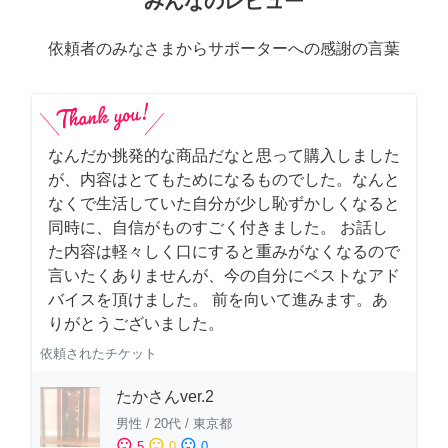
みんなのレビュー
依頼者のみなさまからサポーターへの感謝の言葉
なんだか挑発的な商品だなと思って購入しました
が、内容はとてもためになるものでした。なんと
なくで生活していた自分が少し恥ずかしくなると
同時に、自信がものすごく付きました。 お話し
た内容は軽々しく口にすると重みがなくなるので
言いたくありませんが、今の自分にベストなアド
バイスを頂けました。 前を向いて進みます。あ
りがとうございました。
依頼されたチケット
たかさんver.2
男性
/
20代
/
東京都
sentiment_satisfied
sentiment_neutral
sentiment_dissatisfied
5
0
0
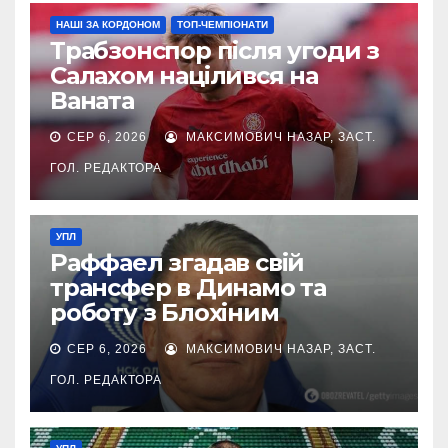
НАШІ ЗА КОРДОНОМ
ТОП-ЧЕМПІОНАТИ
Трабзонспор після угоди з
Салахом націлився на
Ваната
СЕР 6, 2026
МАКСИМОВИЧ НАЗАР, ЗАСТ.
ГОЛ. РЕДАКТОРА
УПЛ
Раффаел згадав свій
трансфер в Динамо та
роботу з Блохіним
СЕР 6, 2026
МАКСИМОВИЧ НАЗАР, ЗАСТ.
ГОЛ. РЕДАКТОРА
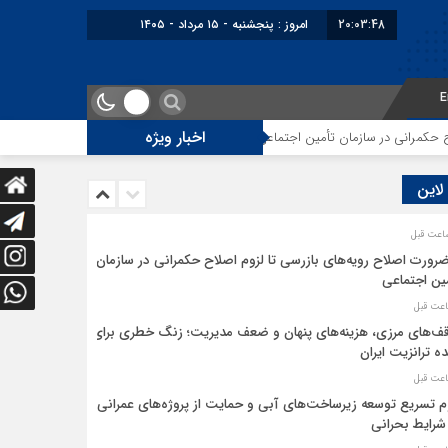
20:03:50
برابر با : Thursday - 6 August - 2026
E
اخبار ویژه
أمین اجتماعی
توقف‌های مرزی، هزینه‌های پنهان و ضعف مدیریت؛ زنگ خطری برا
 لاین
ضرورت اصلاح رویه‌های بازرسی تا لزوم اصلاح حکمرانی در سازمان
ین اجتماعی
ف‌های مرزی، هزینه‌های پنهان و ضعف مدیریت؛ زنگ خطری برای
ده ترانزیت ایران
م تسریع توسعه زیرساخت‌های آبی و حمایت از پروژه‌های عمرانی
شرایط بحرانی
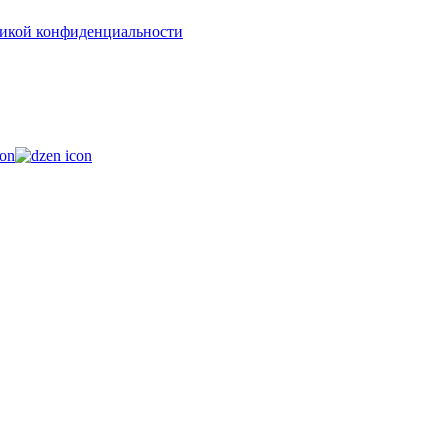
икой конфиденциальности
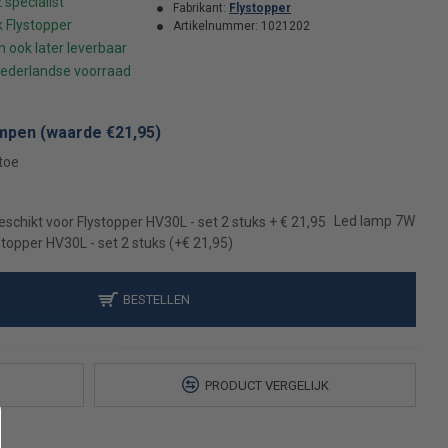
Fabrikant:
Flystopper
Artikelnummer:
1021202
mpen (waarde €21,95)
 toe
Led lamp 7W
stopper HV30L - set 2 stuks
(+€ 21,95)
BESTELLEN
PRODUCT VERGELIJK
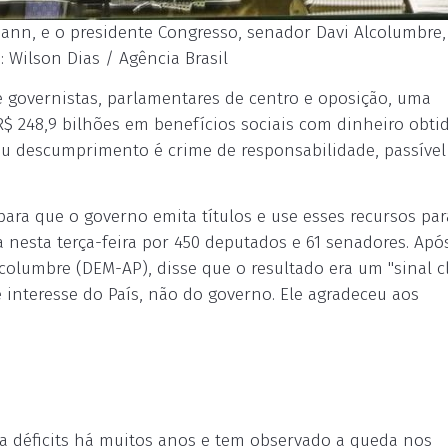
ann, e o presidente Congresso, senador Davi Alcolumbre,
 Wilson Dias / Agência Brasil
governistas, parlamentares de centro e oposição, uma
R$ 248,9 bilhões em benefícios sociais com dinheiro obt
seu descumprimento é crime de responsabilidade, passível
para que o governo emita títulos e use esses recursos par
 nesta terça-feira por 450 deputados e 61 senadores. Apó
columbre (DEM-AP), disse que o resultado era um "sinal c
 interesse do País, não do governo. Ele agradeceu aos
a déficits há muitos anos e tem observado a queda nos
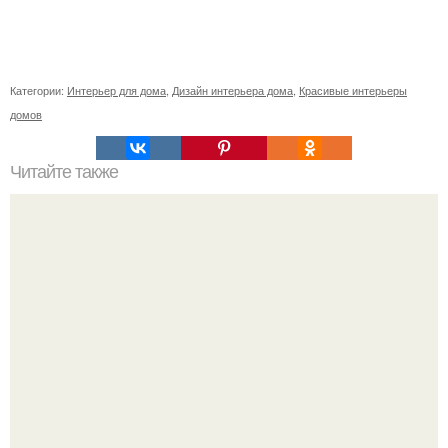
Категории:
Интерьер для дома
,
Дизайн интерьера дома
,
Красивые интерьеры
домов
Читайте также
Тогда/сейчас: интерьер библиотеки 2-ого класса
"Олимпика".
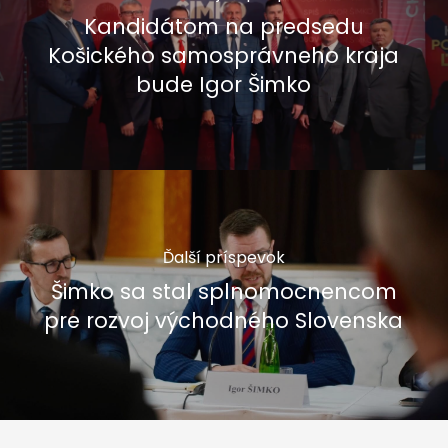
Kandidátom na predsedu
Košického samosprávneho kraja
bude Igor Šimko
Ďalší príspevok
Šimko sa stal splnomocnencom
pre rozvoj východného Slovenska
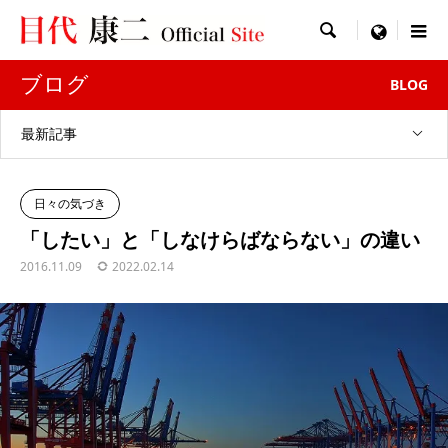

menu
ブログ
BLOG
最新記事
日々の気づき
「したい」と「しなけらばならない」の違い
2016.11.09
2022.02.14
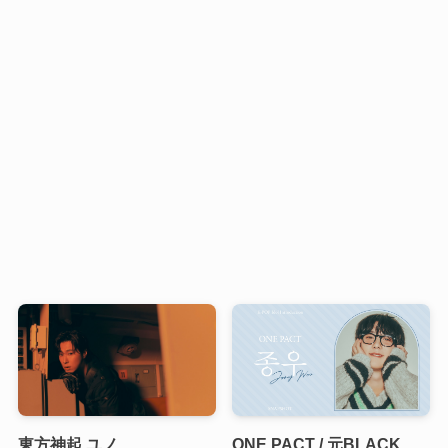
東方神起 ユノ
ONE PACT / 元BLACK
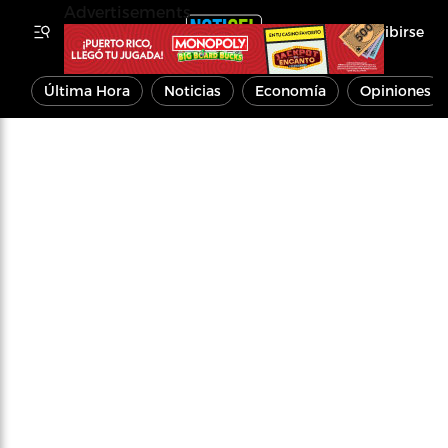
Advertisements
Inscribirse
Última Hora
Noticias
Economía
Opiniones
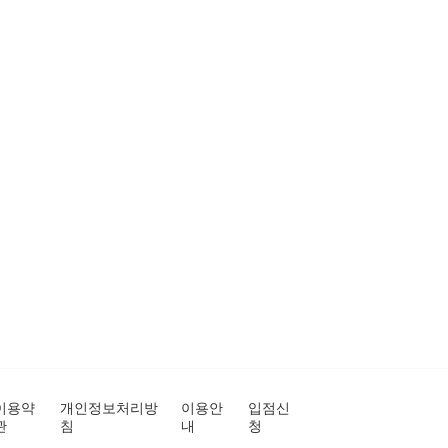
이용약
개인정보처리방
이용안
입점신
관
침
내
청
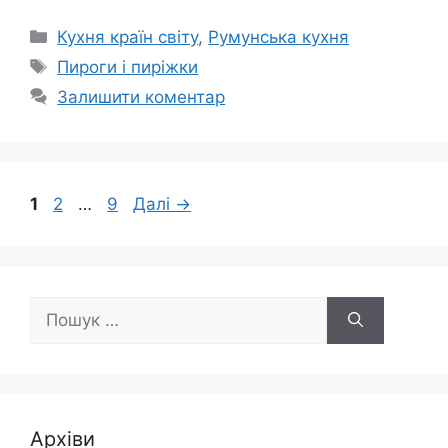
Категорії
Кухня країн світу
,
Румунська кухня
Позначки
Пироги і пиріжки
Залишити коментар
Сторінка
Сторінка
Сторінка
1
2
…
9
Далі
→
Пошук:
Архіви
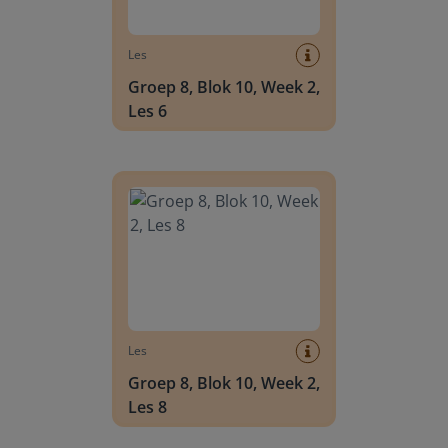
Les
Groep 8, Blok 10, Week 2,
Les 6
Groep 8, Blok 10, Week 2, Les 8
Les
Groep 8, Blok 10, Week 2,
Les 8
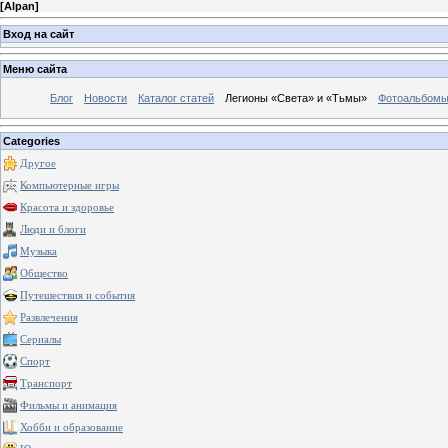
[
Alpan
]
Вход на сайт
Меню сайта
Блог
Новости
Каталог статей
Легионы «Света» и «Тьмы»
Фотоальбом
Categories
Другое
Компьютерные игры
Красота и здоровье
Люди и блоги
Музыка
Общество
Путешествия и события
Развлечения
Сериалы
Спорт
Транспорт
Фильмы и анимация
Хобби и образование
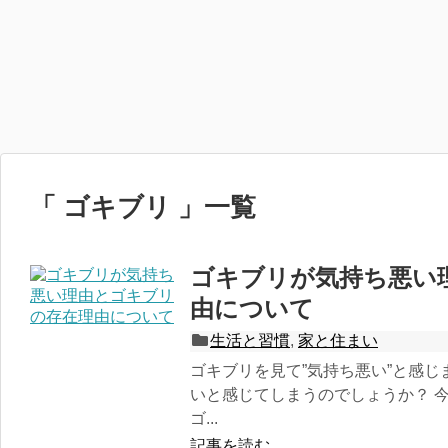
「 ゴキブリ 」一覧
ゴキブリが気持ち悪い
由について
生活と習慣
,
家と住まい
ゴキブリを見て”気持ち悪い”と感じ
いと感じてしまうのでしょうか？ 
ゴ...
記事を読む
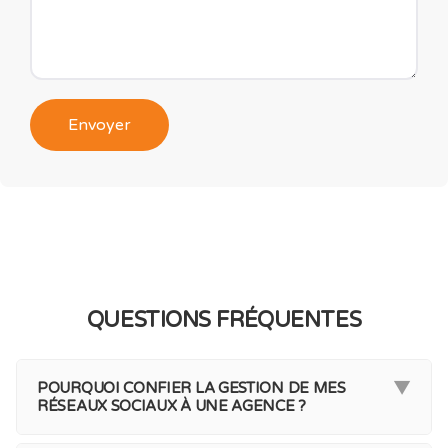
QUESTIONS FRÉQUENTES
▼
POURQUOI CONFIER LA GESTION DE MES
RÉSEAUX SOCIAUX À UNE AGENCE ?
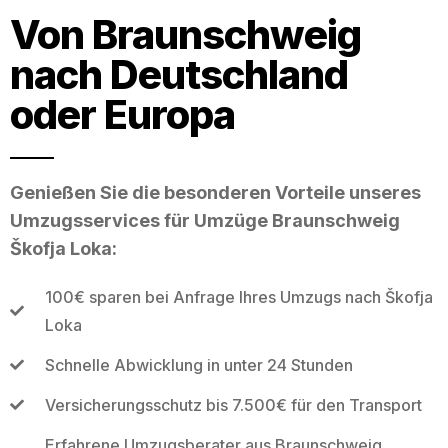
Von Braunschweig
nach Deutschland
oder Europa
Genießen Sie die besonderen Vorteile unseres
Umzugsservices für Umzüge Braunschweig
Škofja Loka:
100€ sparen bei Anfrage Ihres Umzugs nach Škofja
Loka
Schnelle Abwicklung in unter 24 Stunden
Versicherungsschutz bis 7.500€ für den Transport
Erfahrene Umzugsberater aus Braunschweig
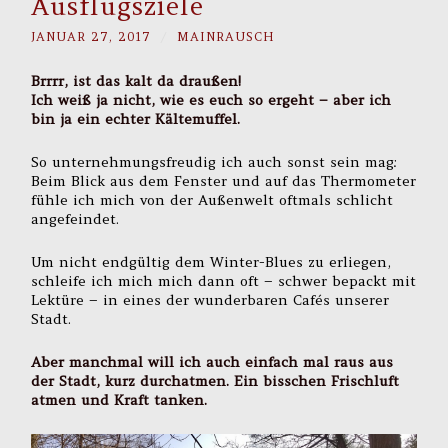
Ausflugsziele
JANUAR 27, 2017
/
MAINRAUSCH
Brrrr, ist das kalt da draußen!
Ich weiß ja nicht, wie es euch so ergeht – aber ich
bin ja ein echter Kältemuffel.
So unternehmungsfreudig ich auch sonst sein mag:
Beim Blick aus dem Fenster und auf das Thermometer
fühle ich mich von der Außenwelt oftmals schlicht
angefeindet.
Um nicht endgültig dem Winter-Blues zu erliegen,
schleife ich mich mich dann oft – schwer bepackt mit
Lektüre – in eines der wunderbaren Cafés unserer
Stadt.
Aber manchmal will ich auch einfach mal raus aus
der Stadt, kurz durchatmen. Ein bisschen Frischluft
atmen und Kraft tanken.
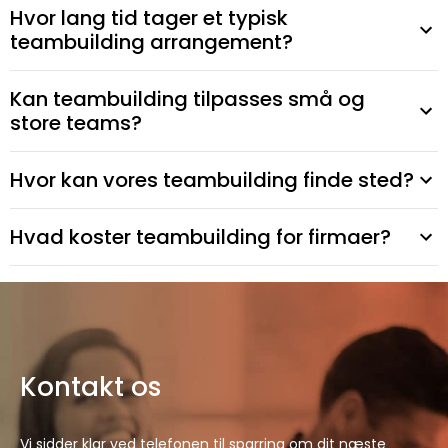
Hvor lang tid tager et typisk
teambuilding arrangement?
Kan teambuilding tilpasses små og
store teams?
Hvor kan vores teambuilding finde sted?
Hvad koster teambuilding for firmaer?
Kontakt os
Vi sidder klar ved telefonen til sparring om dit næste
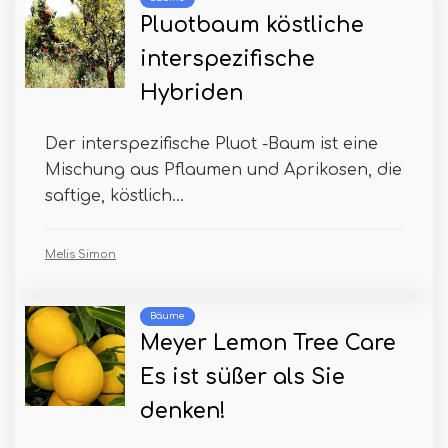
Pluotbaum köstliche
interspezifische
Hybriden
Der interspezifische Pluot -Baum ist eine
Mischung aus Pflaumen und Aprikosen, die
saftige, köstlich...
Melis Simon
Bäume
Meyer Lemon Tree Care
Es ist süßer als Sie
denken!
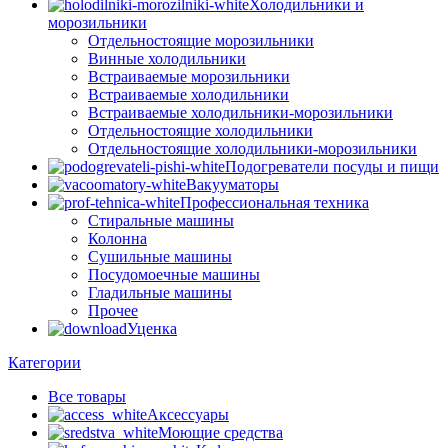
Холодильники и
морозильники
Отдельностоящие морозильники
Винные холодильники
Встраиваемые морозильники
Встраиваемые холодильники
Встраиваемые холодильники-морозильники
Отдельностоящие холодильники
Отдельностоящие холодильники-морозильники
Подогреватели посуды и пищи
Вакууматоры
Профессиональная техника
Стиральные машины
Колонна
Сушильные машины
Посудомоечные машины
Гладильные машины
Прочее
Уценка
Категории
Все
товары
Аксессуары
Моющие средства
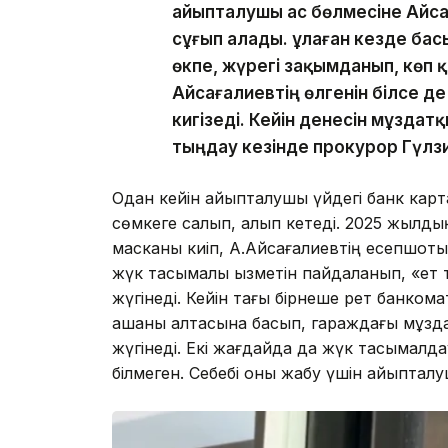
айыпталушы ас бөлмесіне Айса
сұғып алады. Құлаған кезде ба
өкпе, жүрегі зақымданып, көп 
Айсағалиевтің өлгенін білсе д
кигізеді. Кейін денесін мұздат
тыңдау кезінде прокурор Гүл
Одан кейін айыпталушы үйдегі банк карта
сөмкеге салып, алып кетеді. 2025 жылды
масканы киіп, А.Айсағалиевтің есепшоты
жүк тасымалы қызметін пайдаланып, «ет 
жүгінеді. Кейін тағы бірнеше рет банкома
ақшаны қалтасына басып, гараждағы мұзд
жүгінеді. Екі жағдайда да жүк тасымалда
білмеген. Себебі оны жабу үшін айыптал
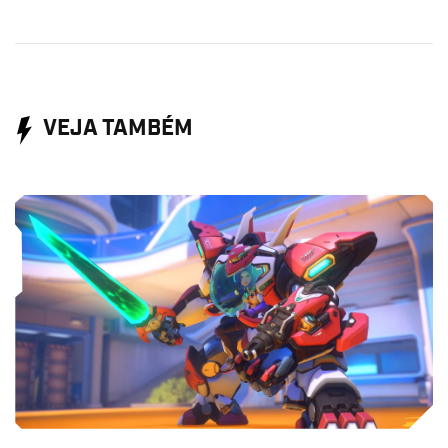
VEJA TAMBÉM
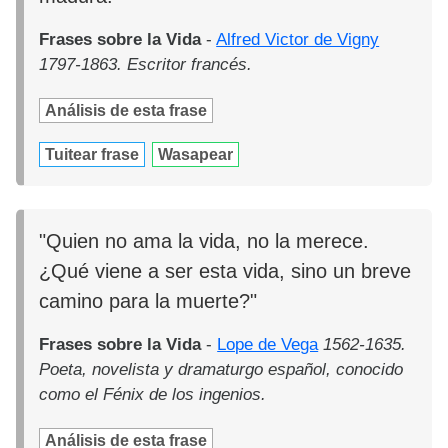
Frases sobre la Vida
-
Alfred Victor de Vigny
1797-1863. Escritor francés.
Análisis de esta frase
Tuitear frase
Wasapear
"Quien no ama la vida, no la merece.
¿Qué viene a ser esta vida, sino un breve
camino para la muerte?"
Frases sobre la Vida
-
Lope de Vega
1562-1635.
Poeta, novelista y dramaturgo español, conocido
como el Fénix de los ingenios.
Análisis de esta frase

_Task item_:
Transcribe every record above exactly, leaving out the pictures.

_Expected answer_:
みんなのレビュー
依頼者のみなさまからサポーターへの感謝の言葉
なんだか挑発的な商品だなと思って購入しました
が、内容はとてもためになるものでした。なんと
なくで生活していた自分が少し恥ずかしくなると
同時に、自信がものすごく付きました。 お話し
た内容は軽々しく口にすると重みがなくなるので
言いたくありませんが、今の自分にベストなアド
バイスを頂けました。 前を向いて進みます。あ
りがとうございました。
依頼されたチケット
たかさんver.2
男性
/
20代
/
東京都
sentiment_satisfied
sentiment_neutral
sentiment_dissatisfied
5
0
0
НАШІ ЗА КОРДОНОМ
ТОП-ЧЕМПІОНАТИ
Трабзонспор після угоди з
Салахом націлився на
Ваната
СЕР 6, 2026
МАКСИМОВИЧ НАЗАР, ЗАСТ.
ГОЛ. РЕДАКТОРА
УПЛ
Раффаел згадав свій
трансфер в Динамо та
роботу з Блохіним
СЕР 6, 2026
МАКСИМОВИЧ НАЗАР, ЗАСТ.
ГОЛ. РЕДАКТОРА
20:03:50
برابر با : Thursday - 6 August - 2026
E
اخبار ویژه
أمین اجتماعی
توقف‌های مرزی، هزینه‌های پنهان و ضعف مدیریت؛ زنگ خطری برا
 لاین
ضرورت اصلاح رویه‌های بازرسی تا لزوم اصلاح حکمرانی در سازمان
ین اجتماعی
ف‌های مرزی، هزینه‌های پنهان و ضعف مدیریت؛ زنگ خطری برای
ده ترانزیت ایران
م تسریع توسعه زیرساخت‌های آبی و حمایت از پروژه‌های عمرانی
شرایط بحرانی
икой конфиденциальности
Fabrikant:
Flystopper
Artikelnummer:
1021202
mpen (waarde €21,95)
 toe
Led lamp 7W
stopper HV30L - set 2 stuks
(+€ 21,95)
BESTELLEN
PRODUCT VERGELIJK
ann, e o presidente Congresso, senador Davi Alcolumbre,
 Wilson Dias / Agência Brasil
governistas, parlamentares de centro e oposição, uma
R$ 248,9 bilhões em benefícios sociais com dinheiro obt
seu descumprimento é crime de responsabilidade, passível
para que o governo emita títulos e use esses recursos par
 nesta terça-feira por 450 deputados e 61 senadores. Apó
columbre (DEM-AP), disse que o resultado era um "sinal c
 interesse do País, não do governo. Ele agradeceu aos
a déficits há muitos anos e tem observado a queda nos
Категории:
Интерьер для дома
,
Дизайн интерьера дома
,
Красивые интерьеры
домов
Читайте также
Тогда/сейчас: интерьер библиотеки 2-ого класса
"Олимпика".
Kandidátom na predsedu
Košického samosprávneho kraja
bude Igor Šimko
Ďalší príspevok
Šimko sa stal splnomocnencom
pre rozvoj východného Slovenska

menu
ブログ
BLOG
最新記事
日々の気づき
「したい」と「しなけらばならない」の違い
2016.11.09
2022.02.14
東方神起 ユノ
ONE PACT / 元BLACK
Advertisements
Inscribirse
Última Hora
Noticias
Economía
Opiniones
이용약
개인정보처리방
이용안
입점신
관
침
내
청
Категорії
Кухня країн світу
,
Румунська кухня
Позначки
Пироги і пиріжки
Залишити коментар
Сторінка
Сторінка
Сторінка
1
2
…
9
Далі
→
Пошук:
Архіви
Les
Groep 8, Blok 10, Week 2,
Les 6
Groep 8, Blok 10, Week 2, Les 8
Les
Groep 8, Blok 10, Week 2,
Les 8
[
Alpan
]
Вход на сайт
Меню сайта
Блог
Новости
Каталог статей
Легионы «Света» и «Тьмы»
Фотоальбом
Categories
Другое
Компьютерные игры
Красота и здоровье
Люди и блоги
Музыка
Общество
Путешествия и события
Развлечения
Сериалы
Спорт
Транспорт
Фильмы и анимация
Хобби и образование
「 ゴキブリ 」一覧
ゴキブリが気持ち悪い
由について
生活と習慣
,
家と住まい
ゴキブリを見て”気持ち悪い”と感じ
いと感じてしまうのでしょうか？ 
ゴ...
記事を読む
QUESTIONS FRÉQUENTES
▼
POURQUOI CONFIER LA GESTION DE MES
RÉSEAUX SOCIAUX À UNE AGENCE ?
Von Braunschweig
nach Deutschland
oder Europa
Genießen Sie die besonderen Vorteile unseres
Umzugsservices für Umzüge Braunschweig
Škofja Loka:
100€ sparen bei Anfrage Ihres Umzugs nach Škofja
Loka
Schnelle Abwicklung in unter 24 Stunden
Versicherungsschutz bis 7.500€ für den Transport
Erfahrene Umzugsberater aus Braunschweig
Ausflugsziele
JANUAR 27, 2017
/
MAINRAUSCH
Brrrr, ist das kalt da draußen!
Ich weiß ja nicht, wie es euch so ergeht – aber ich
bin ja ein echter Kältemuffel.
So unternehmungsfreudig ich auch sonst sein mag:
Beim Blick aus dem Fenster und auf das Thermometer
fühle ich mich von der Außenwelt oftmals schlicht
angefeindet.
Um nicht endgültig dem Winter-Blues zu erliegen,
schleife ich mich mich dann oft – schwer bepackt mit
Lektüre – in eines der wunderbaren Cafés unserer
Stadt.
Aber manchmal will ich auch einfach mal raus aus
der Stadt, kurz durchatmen. Ein bisschen Frischluft
atmen und Kraft tanken.
Hvor lang tid tager et typisk
teambuilding arrangement?
Kan teambuilding tilpasses små og
store teams?
Hvor kan vores teambuilding finde sted?
Hvad koster teambuilding for firmaer?
Kontakt os
Vi sidder klar ved telefonen til sparring om dit næste
Pluotbaum köstliche
interspezifische
Hybriden
Der interspezifische Pluot -Baum ist eine
Mischung aus Pflaumen und Aprikosen, die
saftige, köstlich...
Melis Simon
Bäume
Meyer Lemon Tree Care
Es ist süßer als Sie
denken!
Холодильники и
морозильники
Отдельностоящие морозильники
Винные холодильники
Встраиваемые морозильники
Встраиваемые холодильники
Встраиваемые холодильники-морозильники
Отдельностоящие холодильники
Отдельностоящие холодильники-морозильники
Подогреватели посуды и пищи
Вакууматоры
Профессиональная техника
Стиральные машины
Колонна
Сушильные машины
Посудомоечные машины
Гладильные машины
Прочее
Уценка
Категории
Все
товары
Аксессуары
Моющие средства
айыпталушы ас бөлмесіне Айса
сұғып алады. Құлаған кезде ба
өкпе, жүрегі зақымданып, көп 
Айсағалиевтің өлгенін білсе д
кигізеді. Кейін денесін мұздат
тыңдау кезінде прокурор Гүл
Одан кейін айыпталушы үйдегі банк карта
сөмкеге салып, алып кетеді. 2025 жылды
масканы киіп, А.Айсағалиевтің есепшоты
жүк тасымалы қызметін пайдаланып, «ет 
жүгінеді. Кейін тағы бірнеше рет банкома
ақшаны қалтасына басып, гараждағы мұзд
жүгінеді. Екі жағдайда да жүк тасымалда
білмеген. Себебі оны жабу үшін айыптал
VEJA TAMBÉM
Frases sobre la Vida
-
Alfred Victor de Vigny
1797-1863. Escritor francés.
Análisis de esta frase
Tuitear frase
Wasapear
"Quien no ama la vida, no la merece.
¿Qué viene a ser esta vida, sino un breve
camino para la muerte?"
Frases sobre la Vida
-
Lope de Vega
1562-1635.
Poeta, novelista y dramaturgo español, conocido
como el Fénix de los ingenios.
Análisis de esta frase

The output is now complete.